Politics

What Exactly is Gerrymandering and Why Should I Care?

November 16th 2014

What is Gerrymandering?

Gerrymandering is when politicians draw congressional districts purposefully to give themselves a greater likelihood of winning more seats in Congress. As described by the Washington Post:

Contrary to one popular misconception about the practice, the point of gerrymandering isn't to draw yourself a collection of overwhelmingly safe seats. Rather, it's to give your opponents a small number of safe seats, while drawing yourself a larger number of seats that are not quite as safe, but that you can expect to win comfortably.

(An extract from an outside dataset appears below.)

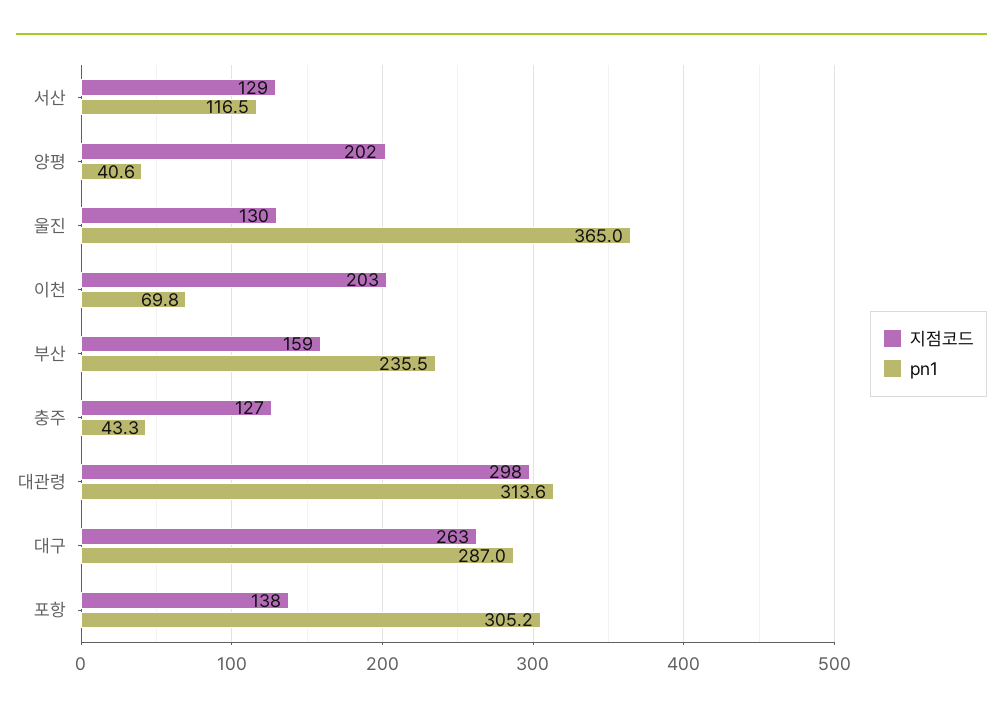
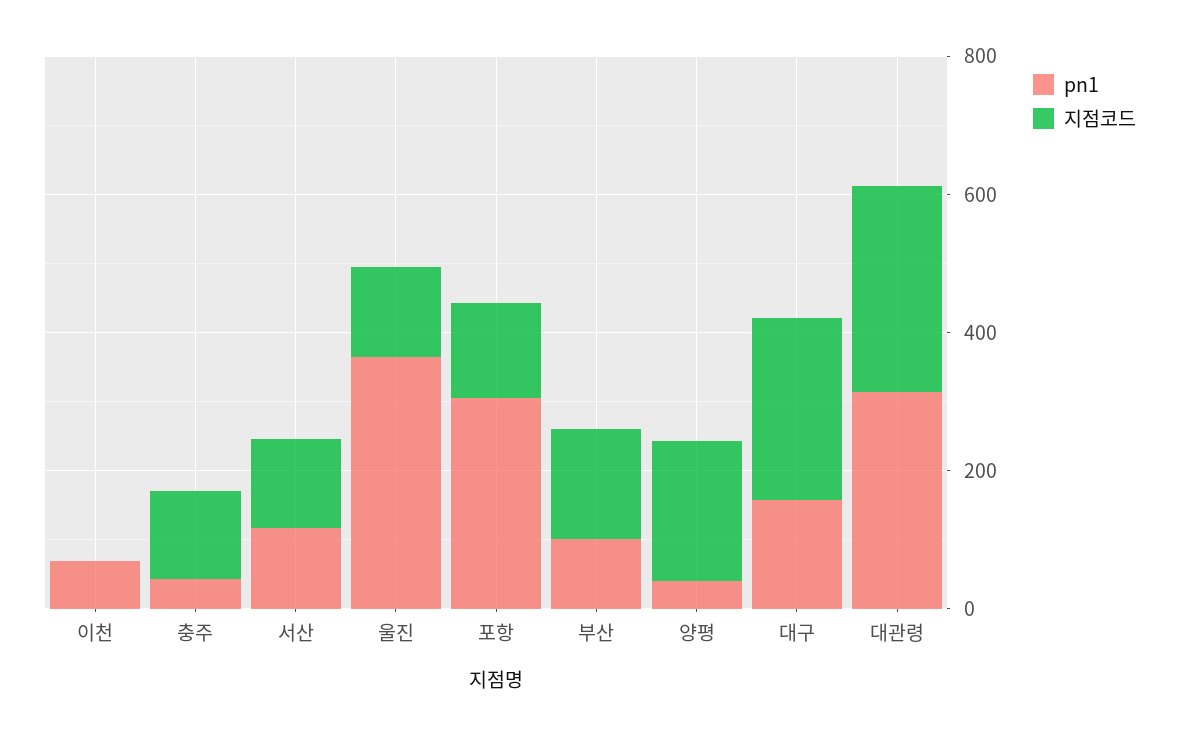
지점코드, 이천: 203 -> 0
pn1, 부산: 235.5 -> 100
pn1, 대구: 287 -> 150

Here's a great animated video that explains using examples from the animal kingdom:

Why does gerrymandering happen?

Gerrymandering is the result of a misalignment of interests: citizens are interested in having a fairly elected body of politicians, while political parties are interested in winning as many races as they can. The problem? Political parties draw the districts. Which is why we have districts that look like this:

North Carolina 12th, Florida 5th, Pennsylvania 7th, Maryland 3rd, North Carolina 1st, and Texas 3rd are 6 of the most gerrymandered congressional districts in the country

Here's what it looks like when a state gets it right (in this case, Indiana's 9 districts, which are drawn pretty normally):

Indiana is one of the least gerrymandered congressional districts in the country

How can we prevent it?

The easiest first step would be to to take FairVote's suggestion: take the responsibility out of the hands of partisan politicians and put it in the hands of independent commissions. Although as the video above points out, that's not a perfect solution; CGP Grey suggests using math to generate equally-sized districts.